#### [Task directions]
Reproduce word for word the stretch of the student engineering projects text from "These include a" through "in working on.".

#### [Text segment]
====

These include a low-cost patient-monitoring system by Danelle Julal and a vehicle pass mobile application and near-field communication reader by Justine Shaw. Work is also ongoing on an automatic personal protective equipment detector that determines if an individual is adequately attired and protected to enter a work area.

The engineering faculty has a clear mandate for its final-year projects. Faculty members are charged with finding a real-world problem they want the students to solve. In turn, students have the option of choosing the project they are most interested in working on.

For Julal, it was important to work on a project in the healthcare field.

“A lot of patients are isolating, and they need to be monitored. It would be best if they could be monitored remotely and the nurse [is alerted if something changes],” said the final-year electronics engineering student.

Her device will allow healthcare workers to input safe thresholds for a patient’s vitals, including heart rate, blood pressure, and temperature, for constant monitoring. If there is a drop or increase, the healthcare worker is alerted. With cost being very important, Julal noted that the biggest investment for her device is the server needed for each hospital.

The current pandemic has not changed the initial function of her project, but it has given her a more pressing deadline. Similarly, Justine Shaw, also a final-year electronics engineering student, would like to get her device up and running, especially on campus, where, to prevent the possibility of spreading COVID-19, guards have stopped distributing parking passes.

“Right now, our gates at UWI, they have no passes,” said Shaw. “It would be good for my system to track who can come on campus [and] who can’t come on campus,” said Shaw. She notes that without this tracking, organisations are more susceptible to criminal elements.

====

#### [Available data]

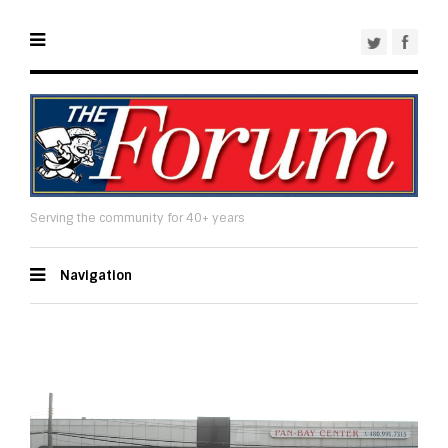
Serving the community for 40+ years
Navigation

====

#### [Result of this task]
These include a low-cost patient-monitoring system by Danelle Julal and a vehicle pass mobile application and near-field communication reader by Justine Shaw. Work is also ongoing on an automatic personal protective equipment detector that determines if an individual is adequately attired and protected to enter a work area.

The engineering faculty has a clear mandate for its final-year projects. Faculty members are charged with finding a real-world problem they want the students to solve. In turn, students have the option of choosing the project they are most interested in working on.